JackCaoG commented 7 months ago

are we using nightly HF as well?

zpcore commented 7 months ago

are we using nightly HF as well?

No, Torchbench is using transformers==4.38. We use the same config.

zpcore commented 7 months ago

The failure is related to this PR: https://github.com/pytorch/xla/pull/6792. Here is the chat from @JackCaoG :

@Jiewen Tan I think we need to think about how to support flash_attenion with dynamo. It seems like if user put your flash_attention wrapper(https://github.com/pytorch/xla/blob/master/torch_xla/experimental/custom_kernel.py#L147-L185) inside the torch.compile region and dynamo will try to step through the JAX python code and eventually failed. 

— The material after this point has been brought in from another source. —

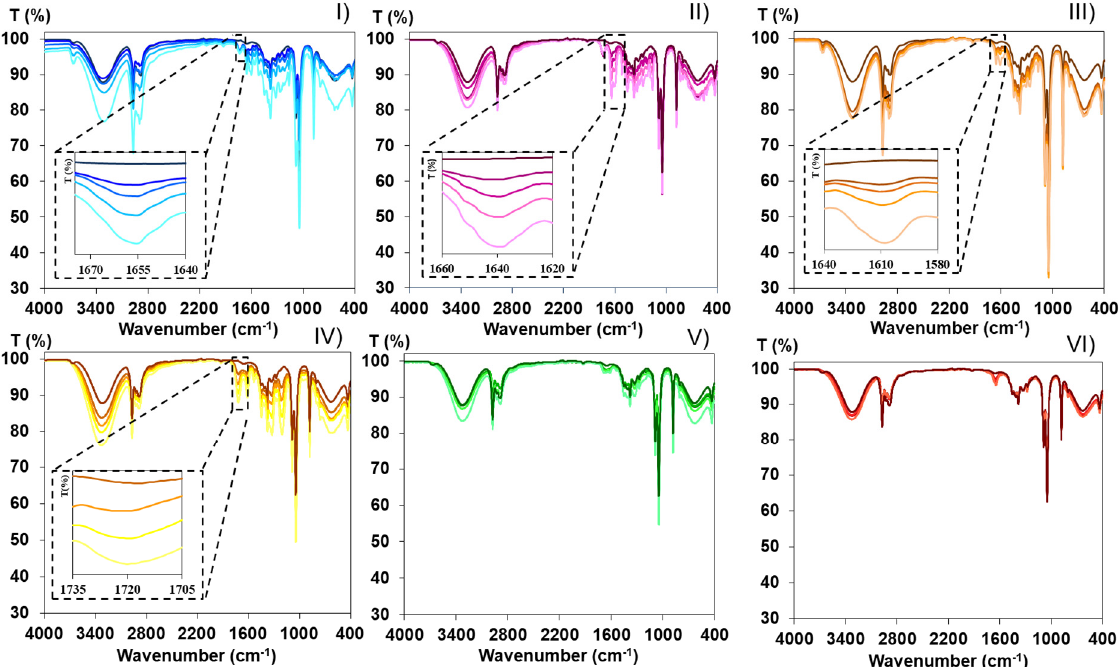
Figure 3. FTIR–ATR spectra of 1, 2, 4 and 8 mg·mL − 1 of ( I ) quercetin, ( II ) naringenin, ( III ) luteolin, ( IV ) tannic acid, ( V ) gallic acid and ( VI ) hesperidin dissolved in ethanol. Spectrum of pure solvent is presented with darker color, while the spectrum of the dissolved compound in solvent has a lighter intensity with the color intensity increasing with compound concentration.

Based on your original pr https://github.com/pytorch/xla/pull/6477, do you expect user to call flash_attenion outside of torch.compile and extract the payload and use that in the torch.compile region?

Waiting for pending fix fro @alanwaketan.

zpcore commented 7 months ago

Sorry, double checked that the failure should be due to the changes in torchbench. Let me confirm which PR and will make an update.

zpcore commented 7 months ago

The issue is related to the changes in the torchbench upstream https://github.com/pytorch/benchmark/pull/2197.

In torchbenchmark/util/framework/huggingface/model_factory.py,

def get_module(self):
        return self.model, self.example_inputs

return item self.example_inputs becomes a dict instead of the list of tensor.